According to the Centre for Disease Control and Prevention, there is no evidence that Covid-19 can be transmitted via food, making outside food safe for consumption. “It is safe to step out for a dine-in experience but one should wear a mask and follow the basic rule of social distancing and sanitisation,” says Deepak Bhatia, vice-president (operations), Lite Bite Foods. “We have also responsibly been making changes in how we conduct our business and manage on-ground activities.” At the Delhi outlets of Punjab Grill and YouMee, that come under the Lite Bite Foods’ umbrella, complete sanitisation of hands and shoes at the door is mandatory for diners. “Timed intervals have been fixed for full sanitisation of the restaurant as well as the kitchen area throughout the day with compulsory disinfecting of seats and tables after a customer leaves,” says Bhatia.
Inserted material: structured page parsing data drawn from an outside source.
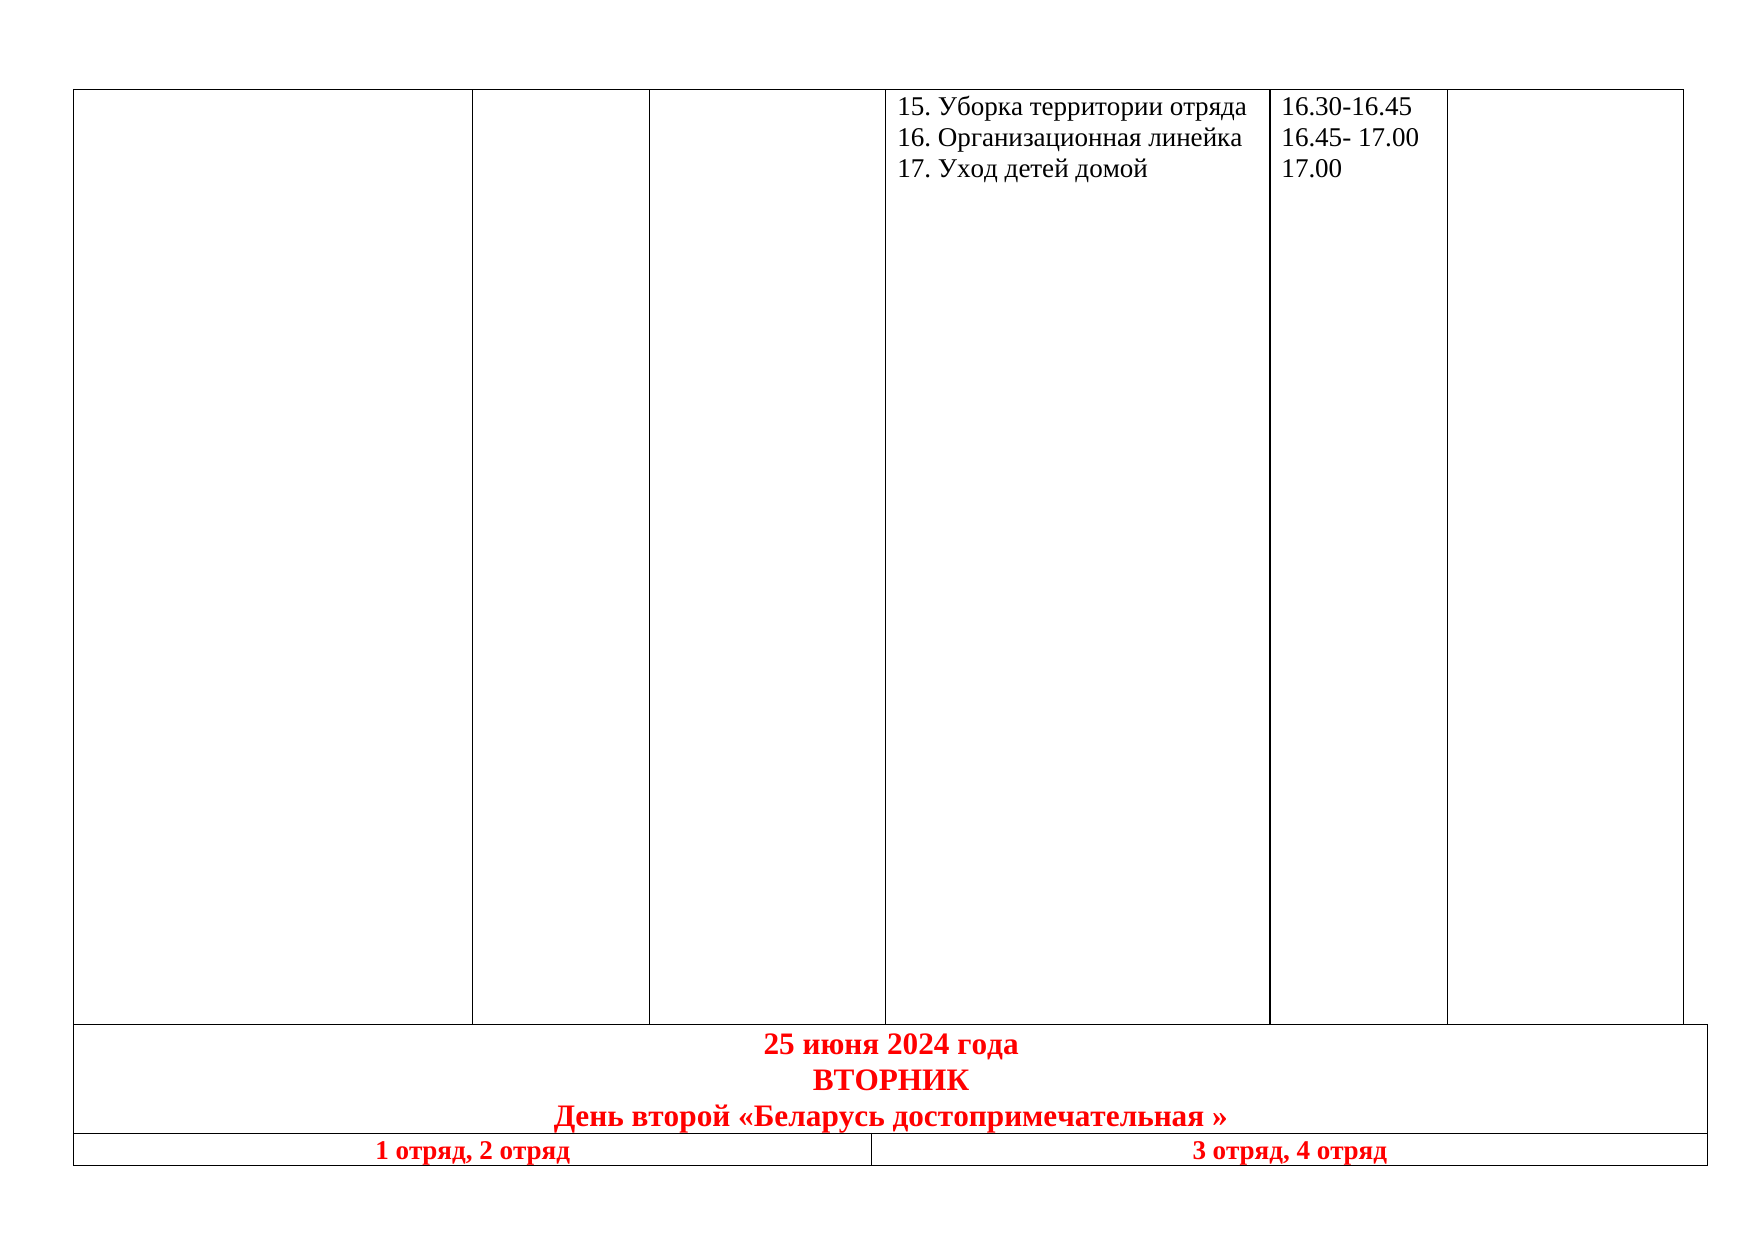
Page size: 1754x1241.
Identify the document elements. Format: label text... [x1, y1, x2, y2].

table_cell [1448, 90, 1683, 1024]
table_cell 25 июня 2024 года ВТОРНИК День второй «Беларусь достопримечательная » [74, 1025, 1707, 1133]
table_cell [1271, 90, 1447, 1024]
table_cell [473, 90, 649, 1024]
table_cell 1 отряд, 2 отряд [74, 1134, 871, 1165]
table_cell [886, 90, 1269, 1024]
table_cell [74, 90, 472, 1024]
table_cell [650, 90, 885, 1024]
table_cell 3 отряд, 4 отряд [872, 1134, 1707, 1165]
The use of menus has been barred and a barcode is placed at every table which a customer can scan using any scanner app on their phone to view the menu and order from. Once the food has been prepared, the staff is not supposed to touch it with bare hands, which is monitored through CCTV cameras.
Before eating out
While restaurants and eating joints are doing their part in ensuring their customers’ safety, it is equally important that diners hold themselves responsible for their safety too. According to Pallavi Bhardwaj, health and lifestyle coach and founder of Save Well Being, a wellness products company, “If one can avoid eating out, they should, but as long as the vendor can be trusted, it should be fine. It is safe as long as the food is handled well and people serving the food are careful about their and the client’s basic hygiene.” Some key checks to do before deciding on the place are necessary—are employees wearing face and hair coverings? Are they following social distancing rules and regularly disinfecting high touch surfaces? “Try not to order uncooked food such as salads and avoid high sugar diet and carbs loading,” advises Bhardwaj, since too much sugar can lead to acidity which can potentially reduce immunity.
After months of isolation, it’s time to bring back life on track slowly and these checks can ensure that your dine-out experience remains safe.